Start of EXCERPTED RECORDS
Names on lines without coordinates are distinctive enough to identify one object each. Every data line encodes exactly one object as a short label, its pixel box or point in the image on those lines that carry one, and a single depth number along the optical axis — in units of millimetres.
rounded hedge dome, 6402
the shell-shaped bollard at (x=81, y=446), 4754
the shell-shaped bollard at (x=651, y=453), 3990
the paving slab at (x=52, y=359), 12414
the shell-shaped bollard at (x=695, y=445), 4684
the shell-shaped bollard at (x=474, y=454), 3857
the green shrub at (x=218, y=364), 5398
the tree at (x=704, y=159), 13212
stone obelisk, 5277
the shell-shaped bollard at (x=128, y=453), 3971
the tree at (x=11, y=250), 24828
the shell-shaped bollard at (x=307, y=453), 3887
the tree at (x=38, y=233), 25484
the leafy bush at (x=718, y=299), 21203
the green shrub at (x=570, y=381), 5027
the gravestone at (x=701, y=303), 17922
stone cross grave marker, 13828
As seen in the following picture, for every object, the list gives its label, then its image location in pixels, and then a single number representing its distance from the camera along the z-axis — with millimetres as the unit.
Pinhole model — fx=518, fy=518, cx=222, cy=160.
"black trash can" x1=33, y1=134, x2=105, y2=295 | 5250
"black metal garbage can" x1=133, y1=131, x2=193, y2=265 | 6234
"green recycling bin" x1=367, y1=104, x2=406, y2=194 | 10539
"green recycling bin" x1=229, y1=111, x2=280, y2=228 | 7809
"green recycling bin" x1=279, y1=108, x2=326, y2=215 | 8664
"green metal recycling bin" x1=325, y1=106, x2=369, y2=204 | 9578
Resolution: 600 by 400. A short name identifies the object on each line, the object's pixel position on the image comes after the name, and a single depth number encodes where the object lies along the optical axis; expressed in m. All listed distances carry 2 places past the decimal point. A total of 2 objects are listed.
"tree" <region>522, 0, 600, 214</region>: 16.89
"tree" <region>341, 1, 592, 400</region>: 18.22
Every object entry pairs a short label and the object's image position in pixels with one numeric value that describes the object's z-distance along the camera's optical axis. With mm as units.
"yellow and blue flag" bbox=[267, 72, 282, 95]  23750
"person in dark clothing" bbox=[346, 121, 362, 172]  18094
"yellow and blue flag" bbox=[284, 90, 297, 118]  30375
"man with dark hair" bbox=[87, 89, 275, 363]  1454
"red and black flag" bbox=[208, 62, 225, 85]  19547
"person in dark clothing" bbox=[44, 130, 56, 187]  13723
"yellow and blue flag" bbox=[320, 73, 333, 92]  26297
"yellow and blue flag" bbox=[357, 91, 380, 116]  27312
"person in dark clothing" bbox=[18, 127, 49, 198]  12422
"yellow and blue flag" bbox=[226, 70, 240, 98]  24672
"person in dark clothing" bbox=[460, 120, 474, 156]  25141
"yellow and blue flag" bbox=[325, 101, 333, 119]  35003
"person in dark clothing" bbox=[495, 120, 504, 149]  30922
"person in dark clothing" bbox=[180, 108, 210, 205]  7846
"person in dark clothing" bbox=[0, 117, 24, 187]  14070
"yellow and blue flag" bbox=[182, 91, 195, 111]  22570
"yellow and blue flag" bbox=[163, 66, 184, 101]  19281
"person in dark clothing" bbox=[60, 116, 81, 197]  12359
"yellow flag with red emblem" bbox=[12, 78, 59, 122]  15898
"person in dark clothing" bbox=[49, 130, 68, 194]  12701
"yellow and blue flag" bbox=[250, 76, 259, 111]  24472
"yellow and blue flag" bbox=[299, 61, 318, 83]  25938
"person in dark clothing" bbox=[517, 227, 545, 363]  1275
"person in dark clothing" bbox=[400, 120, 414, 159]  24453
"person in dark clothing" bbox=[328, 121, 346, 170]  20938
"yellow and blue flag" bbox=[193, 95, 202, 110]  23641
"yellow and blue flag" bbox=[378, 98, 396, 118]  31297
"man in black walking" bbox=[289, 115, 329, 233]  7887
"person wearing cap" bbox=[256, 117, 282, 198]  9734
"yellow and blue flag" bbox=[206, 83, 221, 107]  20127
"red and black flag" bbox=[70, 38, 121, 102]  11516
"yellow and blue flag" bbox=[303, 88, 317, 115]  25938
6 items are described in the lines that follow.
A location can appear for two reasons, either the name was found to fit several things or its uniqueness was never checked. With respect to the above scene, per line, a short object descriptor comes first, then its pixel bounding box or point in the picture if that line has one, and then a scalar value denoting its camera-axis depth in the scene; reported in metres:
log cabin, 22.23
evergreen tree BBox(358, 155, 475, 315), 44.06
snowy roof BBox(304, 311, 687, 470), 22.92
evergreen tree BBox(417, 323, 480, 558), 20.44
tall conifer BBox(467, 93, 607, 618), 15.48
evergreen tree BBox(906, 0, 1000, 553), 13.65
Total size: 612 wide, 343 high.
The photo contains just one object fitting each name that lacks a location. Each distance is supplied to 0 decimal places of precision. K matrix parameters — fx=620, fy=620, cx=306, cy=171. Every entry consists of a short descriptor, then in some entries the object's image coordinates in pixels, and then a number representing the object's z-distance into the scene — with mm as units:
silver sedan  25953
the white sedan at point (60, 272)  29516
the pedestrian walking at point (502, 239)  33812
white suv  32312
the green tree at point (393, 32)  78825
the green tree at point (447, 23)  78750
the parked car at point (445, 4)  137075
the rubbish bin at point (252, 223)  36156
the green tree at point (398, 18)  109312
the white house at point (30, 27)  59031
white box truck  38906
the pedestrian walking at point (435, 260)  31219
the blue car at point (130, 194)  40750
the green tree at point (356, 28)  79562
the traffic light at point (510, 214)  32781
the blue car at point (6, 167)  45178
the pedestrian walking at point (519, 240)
End of EXCERPTED RECORDS
EXERCISE INSTRUCTIONS: Provide the number of lines in the records above containing the string "shell", and write nothing more.

SOLUTION TO THIS TASK: 6